Vista aérea de apoiadores Houthis protestando contra Israel e o presidente dos EUA, Donald Trump, em 9 de maio de 2025, em Sanaa, Iêmen. (Mohammed Hamoud / Getty Images)

Em 12 de maio, um artigo do New York Times intitulado "Why Trump Suddenly Declared Victory Over the Houthi Militia" revelou inadvertidamente a verdade sobre o fracasso da coalizão liderada pelos EUA no Iêmen. O artigo observou que, enquanto os Estados Unidos consumiam suas munições, os Houthis do Iêmen, ou Ansar Allah, continuaram atirando contra navios e abatendo drones impunemente.

Em outras palavras: o Iêmen, um dos países mais pobres do mundo, impôs com sucesso um bloqueio ao Mar Vermelho — uma das rotas marítimas mais críticas do mundo — enquanto os EUA e seus aliados fracassavam, desperdiçando bilhões em defesa antimísseis contra um oponente que os superava em todas as manobras.

As operações militares dos EUA no Iêmen resultaram em baixas civis significativas, com estimativas totalmente conflitantes. A Airwars, uma agência de monitoramento de conflitos sediada no Reino Unido, documenta centenas de mortes de civis iemenitas em 181 ações militares dos EUA desde 2002. Esses números contrastam drasticamente com os relatórios do Pentágono, que reconhecem apenas treze mortes de civis. A guerra civil iemenita mais ampla, em curso desde 2014, provou ser ainda mais devastadora. Especialistas independentes estimam que a campanha de bombardeios e o bloqueio da coalizão liderada pela Arábia Saudita, apoiados pelos EUA, contribuíram para mais de 150.000 mortes — parte de um conflito que já ceifou centenas de milhares de vidas iemenitas no total.

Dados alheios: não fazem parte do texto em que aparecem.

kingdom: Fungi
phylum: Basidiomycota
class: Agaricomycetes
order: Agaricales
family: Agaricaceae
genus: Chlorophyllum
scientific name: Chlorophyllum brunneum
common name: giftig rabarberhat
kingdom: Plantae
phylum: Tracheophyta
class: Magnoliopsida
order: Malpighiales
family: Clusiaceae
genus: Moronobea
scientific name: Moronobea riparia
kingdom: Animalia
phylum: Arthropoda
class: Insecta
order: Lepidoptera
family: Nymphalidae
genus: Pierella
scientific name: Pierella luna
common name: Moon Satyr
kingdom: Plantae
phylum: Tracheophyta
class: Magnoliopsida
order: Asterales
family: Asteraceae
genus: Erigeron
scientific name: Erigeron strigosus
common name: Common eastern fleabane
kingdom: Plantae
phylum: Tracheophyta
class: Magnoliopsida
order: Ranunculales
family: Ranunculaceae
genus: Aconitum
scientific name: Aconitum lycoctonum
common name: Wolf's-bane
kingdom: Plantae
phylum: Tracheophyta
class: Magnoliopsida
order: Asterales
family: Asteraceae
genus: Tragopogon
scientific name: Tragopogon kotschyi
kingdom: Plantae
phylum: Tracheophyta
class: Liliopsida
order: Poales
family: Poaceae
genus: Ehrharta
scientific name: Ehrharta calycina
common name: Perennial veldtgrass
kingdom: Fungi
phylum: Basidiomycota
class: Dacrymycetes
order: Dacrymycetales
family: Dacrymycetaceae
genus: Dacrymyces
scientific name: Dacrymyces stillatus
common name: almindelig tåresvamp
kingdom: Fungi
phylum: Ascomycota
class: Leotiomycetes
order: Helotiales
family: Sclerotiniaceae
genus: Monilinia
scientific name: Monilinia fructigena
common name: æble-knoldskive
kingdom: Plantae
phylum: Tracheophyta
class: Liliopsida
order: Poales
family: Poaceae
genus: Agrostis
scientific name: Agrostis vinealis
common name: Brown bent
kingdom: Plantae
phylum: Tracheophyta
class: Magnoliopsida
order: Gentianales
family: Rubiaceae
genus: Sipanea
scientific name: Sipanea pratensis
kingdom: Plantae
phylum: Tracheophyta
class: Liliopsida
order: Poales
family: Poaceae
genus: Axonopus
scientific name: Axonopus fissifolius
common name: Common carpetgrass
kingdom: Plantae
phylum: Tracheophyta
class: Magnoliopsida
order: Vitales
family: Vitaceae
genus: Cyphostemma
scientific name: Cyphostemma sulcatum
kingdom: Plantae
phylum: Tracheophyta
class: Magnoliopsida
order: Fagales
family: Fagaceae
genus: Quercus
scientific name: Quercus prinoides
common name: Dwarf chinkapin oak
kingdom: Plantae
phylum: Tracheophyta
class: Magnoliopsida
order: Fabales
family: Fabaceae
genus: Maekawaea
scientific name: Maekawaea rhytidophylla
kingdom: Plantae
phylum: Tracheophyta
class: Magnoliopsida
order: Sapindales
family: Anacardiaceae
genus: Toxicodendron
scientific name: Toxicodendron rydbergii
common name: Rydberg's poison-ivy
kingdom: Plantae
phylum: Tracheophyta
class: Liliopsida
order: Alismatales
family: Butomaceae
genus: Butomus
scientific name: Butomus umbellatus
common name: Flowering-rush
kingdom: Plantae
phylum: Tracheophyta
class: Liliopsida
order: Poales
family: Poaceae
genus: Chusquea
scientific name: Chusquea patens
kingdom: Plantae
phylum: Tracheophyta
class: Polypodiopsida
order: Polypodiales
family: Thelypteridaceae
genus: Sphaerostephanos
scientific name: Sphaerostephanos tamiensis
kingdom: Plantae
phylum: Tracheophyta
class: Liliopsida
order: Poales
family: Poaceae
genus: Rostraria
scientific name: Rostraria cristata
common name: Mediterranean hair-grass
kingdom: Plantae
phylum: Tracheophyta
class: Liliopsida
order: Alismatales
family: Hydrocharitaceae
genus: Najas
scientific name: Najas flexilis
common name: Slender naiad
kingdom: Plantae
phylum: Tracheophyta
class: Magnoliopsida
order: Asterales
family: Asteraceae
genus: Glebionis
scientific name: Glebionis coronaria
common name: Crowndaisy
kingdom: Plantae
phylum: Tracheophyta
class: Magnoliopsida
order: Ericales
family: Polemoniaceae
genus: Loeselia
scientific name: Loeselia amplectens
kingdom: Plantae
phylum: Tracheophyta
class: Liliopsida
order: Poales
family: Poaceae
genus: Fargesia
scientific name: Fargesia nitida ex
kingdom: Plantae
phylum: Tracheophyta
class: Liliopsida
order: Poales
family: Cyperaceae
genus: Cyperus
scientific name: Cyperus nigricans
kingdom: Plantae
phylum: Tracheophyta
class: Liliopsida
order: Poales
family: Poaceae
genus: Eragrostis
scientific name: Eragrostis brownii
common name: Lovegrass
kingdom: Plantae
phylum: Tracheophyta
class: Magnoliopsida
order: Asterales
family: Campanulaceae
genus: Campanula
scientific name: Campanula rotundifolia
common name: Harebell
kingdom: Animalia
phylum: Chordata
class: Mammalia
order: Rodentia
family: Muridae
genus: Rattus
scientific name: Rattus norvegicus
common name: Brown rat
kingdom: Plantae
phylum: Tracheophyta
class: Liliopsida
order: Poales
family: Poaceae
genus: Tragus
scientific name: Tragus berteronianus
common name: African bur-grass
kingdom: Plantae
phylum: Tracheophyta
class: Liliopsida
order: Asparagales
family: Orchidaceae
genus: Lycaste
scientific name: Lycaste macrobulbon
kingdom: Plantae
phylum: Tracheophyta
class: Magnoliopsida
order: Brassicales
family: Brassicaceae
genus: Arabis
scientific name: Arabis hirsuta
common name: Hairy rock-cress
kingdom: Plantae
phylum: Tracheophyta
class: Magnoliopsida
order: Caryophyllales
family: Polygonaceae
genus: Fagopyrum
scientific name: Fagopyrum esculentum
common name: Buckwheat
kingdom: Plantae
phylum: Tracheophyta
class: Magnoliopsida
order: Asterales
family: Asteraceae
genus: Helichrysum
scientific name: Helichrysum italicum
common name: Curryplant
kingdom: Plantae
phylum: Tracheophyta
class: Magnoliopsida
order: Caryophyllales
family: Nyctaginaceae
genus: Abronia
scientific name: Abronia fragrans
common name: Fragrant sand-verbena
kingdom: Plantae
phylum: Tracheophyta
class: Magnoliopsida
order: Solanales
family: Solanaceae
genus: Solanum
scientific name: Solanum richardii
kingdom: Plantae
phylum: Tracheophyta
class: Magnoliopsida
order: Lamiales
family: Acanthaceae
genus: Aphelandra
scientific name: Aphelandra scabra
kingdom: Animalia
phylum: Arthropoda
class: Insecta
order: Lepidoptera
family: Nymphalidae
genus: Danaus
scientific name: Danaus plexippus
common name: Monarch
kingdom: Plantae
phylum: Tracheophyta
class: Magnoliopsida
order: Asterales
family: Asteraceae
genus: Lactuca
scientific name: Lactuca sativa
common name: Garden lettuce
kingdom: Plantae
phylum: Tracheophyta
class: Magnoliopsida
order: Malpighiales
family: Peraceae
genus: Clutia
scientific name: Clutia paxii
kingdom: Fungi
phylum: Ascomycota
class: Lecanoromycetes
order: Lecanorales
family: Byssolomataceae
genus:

Como terminou? Três fatores principais explicam a capacidade dos Houthis de manter um bloqueio apesar da oposição ocidental: seu controle de um ponto geográfico vital, seu arsenal de mísseis e drones produzidos internamente e as vulnerabilidades inerentes de uma indústria global de transporte marítimo hiperconsolidada.

O bloqueio que abalou o mundo

Em 19 de novembro de 2023, combatentes Houthis embarcaram no Galaxy Leader, ligado a Israel, no Mar Vermelho, marcando o primeiro bloqueio naval da história imposto por uma força sem marinha própria. A partir daquele momento, o Iêmen efetivamente bloqueou uma das rotas comerciais mais vitais do mundo, interrompendo um terço do tráfego global de contêineres e quase um quarto de todo o comércio marítimo entre países não vizinhos. O choque econômico foi imediato. Gigantes da navegação redirecionaram navios ao redor do Cabo da Boa Esperança pela primeira vez em mais de 150 anos, elevando os tempos de trânsito, os custos e os prêmios de seguro.

Quando o bloqueio começou, em 14 de novembro de 2023, inicialmente visava apenas navios com destino a Israel. Desde o início, os Houthis estavam comprometidos em pôr fim ao genocídio em Gaza, exercendo pressão econômica sobre Israel. Os Estados Unidos responderam com a Operação Guardião da Prosperidade, uma coalizão de vinte nações — cujos membros se recusaram a ser identificados publicamente — com o objetivo de garantir o comércio no Mar Vermelho.

No passado, os estivadores movimentavam a carga peça por peça, criando redundâncias naturais. Hoje, máquinas automatizadas movimentam montanhas de contêineres em horas — até que algo dê errado.

No entanto, o bloqueio da Ansar Allah continuou. Sua estratégia expôs uma mudança fundamental na guerra naval: um ator não estatal, usando tecnologia barata e produzida internamente, havia superado a aliança militar mais poderosa da história.

No início de 2025, um frágil cessar-fogo se estabeleceu — e com ele, o bloqueio do Mar Vermelho foi temporariamente suspenso. Mas em março, quando Israel rompeu a trégua e intensificou sua campanha de fome em Gaza, a Ansar Allah agiu rapidamente para reimpor seu cerco marítimo. Desta vez, os EUA lançaram uma campanha de bombardeio unilateral contra o Iêmen, com a Grã-Bretanha — sempre o leal parceiro júnior — rapidamente se alinhando.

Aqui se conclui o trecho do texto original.